* **Your objective**: Format the lines between the one holding "right knee: (715, 920, 24)" and the one holding "right shoulder: (966, 756, 0)", inclusive, as a numbered list, leaving out any blank lines.
-- Opening Marker --
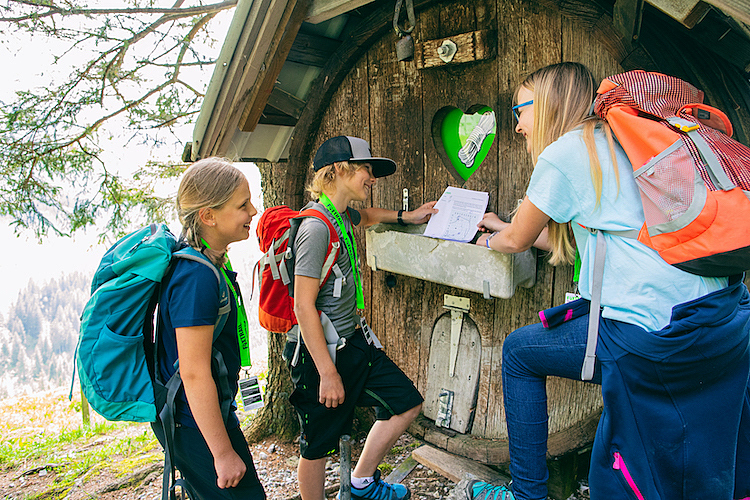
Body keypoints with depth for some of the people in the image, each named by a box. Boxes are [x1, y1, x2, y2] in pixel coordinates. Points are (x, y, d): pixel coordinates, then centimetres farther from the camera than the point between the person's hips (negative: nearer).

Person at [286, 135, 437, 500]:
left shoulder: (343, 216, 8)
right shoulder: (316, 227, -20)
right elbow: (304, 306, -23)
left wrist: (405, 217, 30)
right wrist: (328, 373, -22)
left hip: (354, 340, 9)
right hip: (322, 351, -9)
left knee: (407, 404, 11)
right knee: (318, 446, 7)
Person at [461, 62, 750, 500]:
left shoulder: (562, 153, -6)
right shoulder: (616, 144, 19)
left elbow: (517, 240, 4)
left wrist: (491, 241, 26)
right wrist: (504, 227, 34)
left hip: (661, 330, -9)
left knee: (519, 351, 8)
-- Closing Marker --
-- Opening Marker --
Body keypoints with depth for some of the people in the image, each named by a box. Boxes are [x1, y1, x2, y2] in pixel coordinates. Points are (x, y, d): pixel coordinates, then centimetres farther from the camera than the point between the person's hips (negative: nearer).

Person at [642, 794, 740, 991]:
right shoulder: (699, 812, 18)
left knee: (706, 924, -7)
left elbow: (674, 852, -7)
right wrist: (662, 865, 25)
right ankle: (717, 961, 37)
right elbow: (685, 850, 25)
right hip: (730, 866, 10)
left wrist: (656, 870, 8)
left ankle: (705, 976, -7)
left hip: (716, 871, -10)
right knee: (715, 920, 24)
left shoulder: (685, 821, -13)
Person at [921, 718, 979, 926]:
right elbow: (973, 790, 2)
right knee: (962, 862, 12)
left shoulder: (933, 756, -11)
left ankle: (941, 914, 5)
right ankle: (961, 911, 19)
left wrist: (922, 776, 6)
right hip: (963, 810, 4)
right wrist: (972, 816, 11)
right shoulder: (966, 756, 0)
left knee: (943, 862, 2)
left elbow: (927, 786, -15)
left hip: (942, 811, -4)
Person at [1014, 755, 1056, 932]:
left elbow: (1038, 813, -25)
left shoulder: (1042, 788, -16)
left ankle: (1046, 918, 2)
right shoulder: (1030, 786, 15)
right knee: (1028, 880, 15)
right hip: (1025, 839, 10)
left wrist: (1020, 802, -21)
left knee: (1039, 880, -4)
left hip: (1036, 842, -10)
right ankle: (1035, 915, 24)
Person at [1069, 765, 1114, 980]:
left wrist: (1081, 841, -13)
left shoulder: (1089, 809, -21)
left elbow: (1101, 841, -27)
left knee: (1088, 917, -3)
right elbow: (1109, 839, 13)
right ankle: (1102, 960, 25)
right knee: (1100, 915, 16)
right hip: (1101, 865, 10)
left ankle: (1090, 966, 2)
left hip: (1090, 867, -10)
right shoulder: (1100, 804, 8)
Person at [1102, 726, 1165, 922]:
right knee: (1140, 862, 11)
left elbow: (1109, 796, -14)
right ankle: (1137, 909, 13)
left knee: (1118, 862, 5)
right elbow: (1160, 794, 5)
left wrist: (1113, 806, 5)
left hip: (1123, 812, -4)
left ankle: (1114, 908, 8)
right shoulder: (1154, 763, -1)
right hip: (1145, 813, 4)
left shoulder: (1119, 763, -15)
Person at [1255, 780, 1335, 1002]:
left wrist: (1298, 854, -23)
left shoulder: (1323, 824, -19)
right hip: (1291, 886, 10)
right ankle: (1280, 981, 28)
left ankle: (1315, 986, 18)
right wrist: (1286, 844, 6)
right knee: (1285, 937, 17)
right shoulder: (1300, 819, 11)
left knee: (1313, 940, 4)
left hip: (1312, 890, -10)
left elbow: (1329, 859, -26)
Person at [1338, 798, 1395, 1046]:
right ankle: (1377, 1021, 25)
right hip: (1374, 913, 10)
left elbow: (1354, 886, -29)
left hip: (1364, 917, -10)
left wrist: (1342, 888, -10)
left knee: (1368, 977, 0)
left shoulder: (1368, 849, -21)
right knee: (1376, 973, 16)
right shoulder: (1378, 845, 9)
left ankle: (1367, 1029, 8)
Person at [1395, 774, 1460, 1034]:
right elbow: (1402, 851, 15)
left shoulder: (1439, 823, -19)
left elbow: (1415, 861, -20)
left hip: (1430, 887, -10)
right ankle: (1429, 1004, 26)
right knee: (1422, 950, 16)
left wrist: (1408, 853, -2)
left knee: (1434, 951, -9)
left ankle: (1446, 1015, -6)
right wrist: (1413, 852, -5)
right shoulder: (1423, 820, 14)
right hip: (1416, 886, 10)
-- Closing Marker --
* **Response to this exercise**:
1. right knee: (715, 920, 24)
2. left shoulder: (685, 821, -13)
3. Person at [921, 718, 979, 926]:
4. right elbow: (973, 790, 2)
5. right knee: (962, 862, 12)
6. left shoulder: (933, 756, -11)
7. left ankle: (941, 914, 5)
8. right ankle: (961, 911, 19)
9. left wrist: (922, 776, 6)
10. right hip: (963, 810, 4)
11. right wrist: (972, 816, 11)
12. right shoulder: (966, 756, 0)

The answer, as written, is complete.